Japan’s militarist leadership viewed expansion and war as essential for securing resources and achieving dominance. The invasion of China escalated into full-scale war, with Japan occupying significant parts of the country by 1938. These campaigns were justified by a rhetoric of pan-Asian unity. As tensions with Western powers grew, Japan’s leaders saw the attack on Pearl Harbor in 1941 as a necessary preemptive strike to secure dominance in the Pacific and eliminate American interference in its expansion.
Japan’s aggressive foreign policy was not only driven by economic necessity, such as securing oil, rubber, and other critical resources, but also by a nationalist fervour that prioritised military dominance and cultural superiority.
#D. Alliances and the road to war
#a) Short chronology of the coalition
The coalition between the totalitarian regimes of Fascist Italy, Nazi Germany, and Imperial Japan evolved through a series of diplomatic and military agreements driven by shared expansionist ambitions and ideological alignment.
October 1936: Rome-Berlin Axis
Italy and Germany solidified their relationship with the Rome-Berlin Axis agreement, formalising their shared opposition to Western democracies and communism. This marked the beginning of a closer collaboration between Mussolini and Hitler, united by a vision of reshaping Europe’s political order.
November 1936: Anti-Comintern Pact
Germany and Japan signed the Anti-Comintern Pact, aimed at countering the influence of the Soviet Union and its international communist network. This agreement laid the groundwork for future cooperation between the two powers.

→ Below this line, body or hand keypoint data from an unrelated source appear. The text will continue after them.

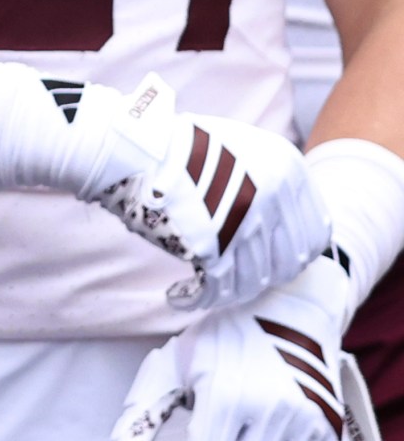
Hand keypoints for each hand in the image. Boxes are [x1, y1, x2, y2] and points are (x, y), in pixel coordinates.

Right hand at [67, 74, 330, 310]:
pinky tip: (178, 296)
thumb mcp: (238, 146)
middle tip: (232, 275)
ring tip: (200, 287)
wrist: (130, 146)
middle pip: (288, 261)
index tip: (267, 259)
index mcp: (288, 168)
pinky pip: (219, 290)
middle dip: (261, 274)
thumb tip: (282, 220)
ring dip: (228, 289)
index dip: (292, 252)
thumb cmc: (173, 145)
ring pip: (255, 280)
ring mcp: (247, 222)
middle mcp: (276, 196)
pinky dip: (197, 299)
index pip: (315, 232)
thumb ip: (268, 177)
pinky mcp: (215, 246)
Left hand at [110, 254, 375, 439]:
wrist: (289, 307)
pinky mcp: (327, 426)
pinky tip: (260, 421)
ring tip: (236, 415)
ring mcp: (303, 420)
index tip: (192, 429)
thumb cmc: (221, 337)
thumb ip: (143, 409)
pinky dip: (271, 437)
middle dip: (220, 435)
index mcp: (225, 396)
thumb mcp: (174, 364)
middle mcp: (268, 411)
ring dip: (244, 437)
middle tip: (216, 417)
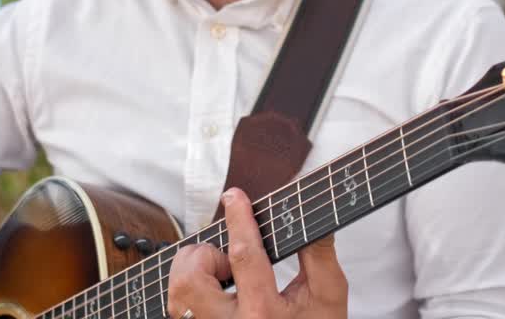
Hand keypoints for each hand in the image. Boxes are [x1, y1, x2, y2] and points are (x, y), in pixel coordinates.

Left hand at [167, 188, 347, 318]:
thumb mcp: (328, 298)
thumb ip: (319, 255)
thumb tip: (309, 215)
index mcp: (264, 316)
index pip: (245, 256)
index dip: (239, 220)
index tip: (235, 197)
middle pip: (190, 280)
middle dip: (204, 256)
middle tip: (227, 262)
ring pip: (177, 295)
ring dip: (195, 273)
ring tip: (224, 279)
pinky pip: (179, 310)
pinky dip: (192, 292)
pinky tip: (217, 294)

November 1937: Italy Joins the Anti-Comintern Pact
Italy joined the Anti-Comintern Pact, forming a trilateral alignment against the Soviet Union and communism. This development marked the first formal coalition of the three powers, with their mutual opposition to communism as a unifying factor.
May 1939: Pact of Steel
Italy and Germany signed the Pact of Steel, committing to mutual military support in the event of war. This agreement solidified their military and ideological partnership, with Mussolini declaring Italy’s readiness to follow Germany into conflict.

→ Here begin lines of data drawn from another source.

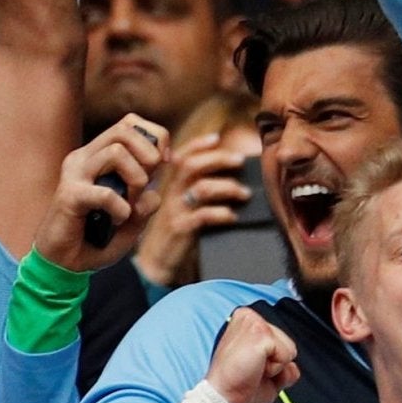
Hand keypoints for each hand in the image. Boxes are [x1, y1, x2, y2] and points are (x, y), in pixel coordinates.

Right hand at [33, 114, 168, 272]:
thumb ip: (145, 204)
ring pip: (116, 152)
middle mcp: (83, 159)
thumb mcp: (130, 221)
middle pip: (124, 128)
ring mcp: (74, 175)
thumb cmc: (94, 241)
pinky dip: (121, 209)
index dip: (154, 138)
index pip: (129, 123)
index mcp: (96, 157)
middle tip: (147, 184)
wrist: (62, 265)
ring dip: (136, 180)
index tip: (162, 165)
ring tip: (130, 206)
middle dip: (148, 154)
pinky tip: (116, 222)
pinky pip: (106, 192)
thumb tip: (154, 189)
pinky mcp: (69, 195)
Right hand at [133, 134, 250, 289]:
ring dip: (227, 187)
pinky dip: (222, 213)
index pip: (181, 157)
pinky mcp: (180, 229)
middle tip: (240, 160)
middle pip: (192, 165)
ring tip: (244, 193)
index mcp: (171, 187)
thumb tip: (235, 181)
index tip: (217, 137)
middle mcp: (171, 194)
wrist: (156, 264)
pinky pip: (203, 216)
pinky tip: (232, 217)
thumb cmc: (176, 235)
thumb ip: (198, 194)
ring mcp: (175, 211)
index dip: (198, 144)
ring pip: (201, 188)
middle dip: (218, 158)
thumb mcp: (183, 209)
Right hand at [204, 307, 298, 402]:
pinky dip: (276, 370)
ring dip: (276, 367)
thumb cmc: (235, 387)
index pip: (279, 339)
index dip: (271, 361)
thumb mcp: (259, 370)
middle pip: (287, 342)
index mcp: (245, 321)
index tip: (249, 366)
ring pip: (289, 348)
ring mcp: (254, 323)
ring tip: (252, 369)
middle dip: (275, 363)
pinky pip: (287, 356)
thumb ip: (279, 362)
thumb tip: (292, 366)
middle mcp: (248, 317)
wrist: (222, 398)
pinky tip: (255, 369)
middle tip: (251, 370)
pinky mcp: (260, 333)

August 1939: Molotov-Ribbentrop Pact
Although not involving Italy or Japan, this non-aggression pact between Germany and the Soviet Union allowed Germany to invade Poland without fear of Soviet retaliation. The pact temporarily excluded Japan but underscored Germany’s strategic pragmatism in the lead-up to war.
September 1940: Tripartite Pact
The coalition between Germany, Italy, and Japan was formalised through the Tripartite Pact. The agreement established a military alliance and declared their intention to create a new world order, dividing spheres of influence in Europe and Asia. This pact marked the high point of their collaboration and mutual support.
December 1941: Attack on Pearl Harbor
Japan’s attack on Pearl Harbor brought the United States into the war. Shortly after, Germany and Italy declared war on the United States, fulfilling their obligations under the Tripartite Pact and fully aligning their military efforts in World War II.
#b) War as an ideological and economic necessity
War was both an ideological and economic imperative for the totalitarian regimes of Fascist Italy, Nazi Germany, and the authoritarian Imperial Japan. Fascist Italy pursued war to revive imperial glory and secure resources for its struggling economy, exemplified by the conquest of Ethiopia. Nazi Germany saw war as essential for achieving Lebensraum, overturning the post-World War I order, and accessing resources in occupied territories to sustain its militarised economy. Imperial Japan, lacking vital resources like oil and rubber, used military aggression in Manchuria and Southeast Asia to secure economic self-sufficiency and assert regional dominance. Their shared dependence on war to achieve ideological and economic goals drove the collapse of global peace and intensified the path to World War II.